Re: [PATCH 2/2] thermal: qcom: Add support for Qualcomm MBG thermal monitoring
From: Konrad Dybcio
Date: Tue Jun 23 2026 - 06:42:06 EST
On 6/23/26 12:14 PM, Sachin Gupta wrote:
>
>
> On 6/19/2026 5:44 PM, Konrad Dybcio wrote:
>> On 6/19/26 8:45 AM, Sachin Gupta wrote:
>>>
>>>
>>> On 6/16/2026 3:40 PM, Konrad Dybcio wrote:
>>>> On 6/1/26 1:01 PM, Sachin Gupta wrote:
>>>>> From: Satya Priya Kakitapalli <quic_skakitap@xxxxxxxxxxx>
>>>>>
>>>>> Add driver for the Qualcomm MBG thermal monitoring device. It monitors
>>>>> the die temperature, and when there is a level 1 upper threshold
>>>>> violation, it receives an interrupt over spmi.
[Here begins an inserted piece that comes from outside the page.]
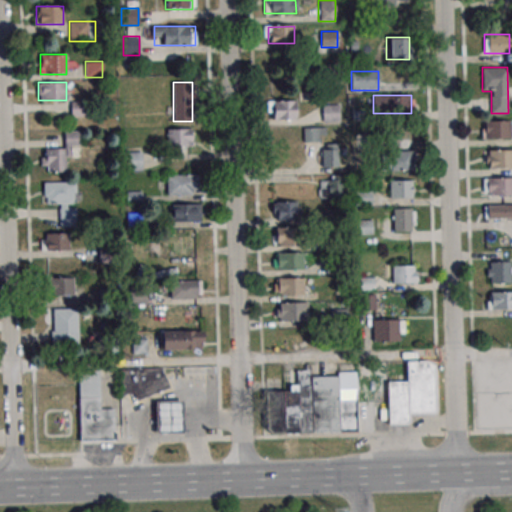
[(269,102),(295,102),(295,118),(269,119),(269,102)]
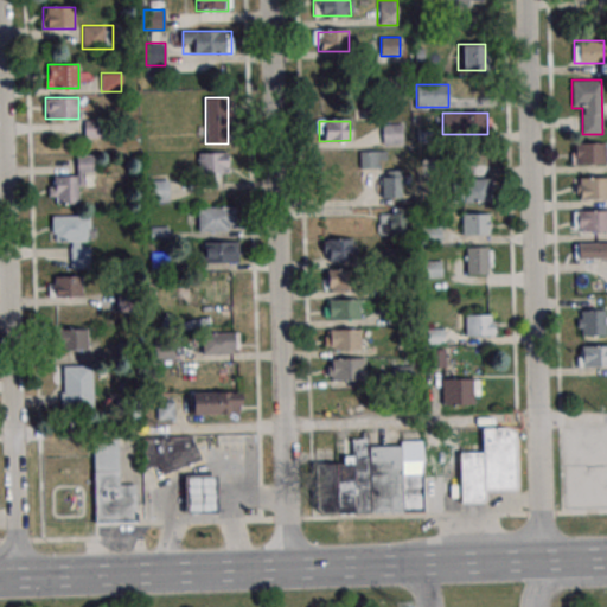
[(382,145),(402,145),(402,123),(382,123),(382,145)]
The driver reads
>>>>> the fault status register and notifies thermal accordingly.
>>>>>
>>>>> Signed-off-by: Satya Priya Kakitapalli <quic_skakitap@xxxxxxxxxxx>
>>>>> Co-developed-by: Sachin Gupta <sachin.gupta@xxxxxxxxxxxxxxxx>
>>>>> Signed-off-by: Sachin Gupta <sachin.gupta@xxxxxxxxxxxxxxxx>
>>>>> ---
>>
>> [...]
>>
>>>>> + /*
>>>>> + * Configure the last_temp one degree higher, to ensure the
>>>>> + * violated temp is returned to thermal framework when it reads
>>>>> + * temperature for the first time after the violation happens.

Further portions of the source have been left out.